Supreme Court of New Jersey
524 A.2d 398 (1987)
Attorney Warhaftig (defendant) ran a real estate practice. Warhaftig regularly withdrew money from clients’ trust account balances for himself, expecting to replace the money from fees he anticipated earning through closings for other clients. Warhaftig maintained a separate ledger of anticipated fees, identifying which fees were actually earned and which fell through as a result of transactions failing to close. When a transaction failed to close, Warhaftig would replace withdrawn trust account money with his own personal funds. Warhaftig received advance notice of an unscheduled financial-compliance audit and contacted his accountant. The accountant advised Warhaftig to replace missing trust account funds before the audit. Warhaftig withdrew money from his sons' trust accounts and deposited it into his trust account. The auditor discovered Warhaftig’s trust account withdrawals but could not discern which clients were affected due to the size of Warhaftig’s practice and the ongoing cycling of funds in and out of Warhaftig’s trust account. The compliance audit led to the filing of professional misconduct charges and a hearing before an ethics committee. At the committee hearing, Warhaftig testified that he began withdrawing client trust funds to compensate for financial strains resulting from a decline in his practice, his wife’s diagnosis with cancer, and his son’s need for costly psychiatric treatment.

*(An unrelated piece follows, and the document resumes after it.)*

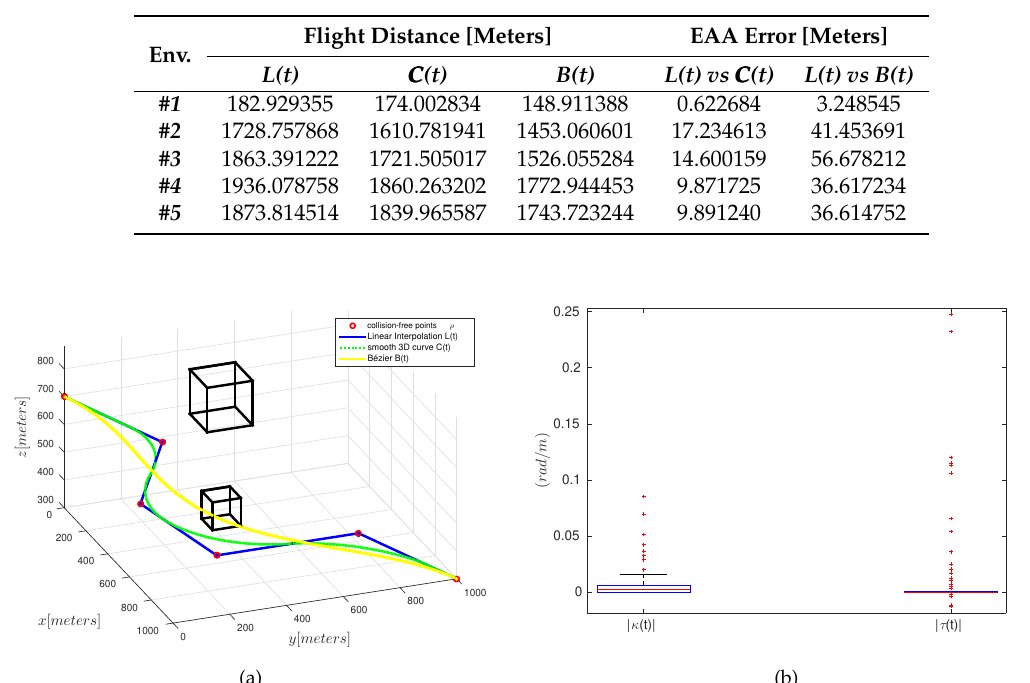
Figure 8. Example of a 3D environment cluttered of obstacles. ( a ) Reconstruction of 3D trajectories, where the obstacles are the black boxes; the red circles show the collision-free points; and the green line shows the final 3D trajectory CCC ( t ) . The yellow line represents the Bézier B ( t ) curve. ( b ) Geometric averages of the variables κ and τ of the final path.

Warhaftig stated that he never caused anyone to lose money as a result of his trust account withdrawals and always covered required disbursements. Warhaftig also testified that he knew it was wrong to withdraw client trust funds without permission but did not feel that he was stealing, because he knew that his recordkeeping system would ensure that no clients were harmed by his conduct. Warhaftig’s case proceeded to review by the Disciplinary Review Board (Board). The Board departed from legal precedent that established disbarment as the mandatory penalty for knowingly misappropriating client funds. Instead, the Board recommended public discipline. The Board distinguished Warhaftig’s case on the premise that Warhaftig had a colorable interest in the funds he withdrew. The Board’s decision came under review by the Supreme Court of New Jersey.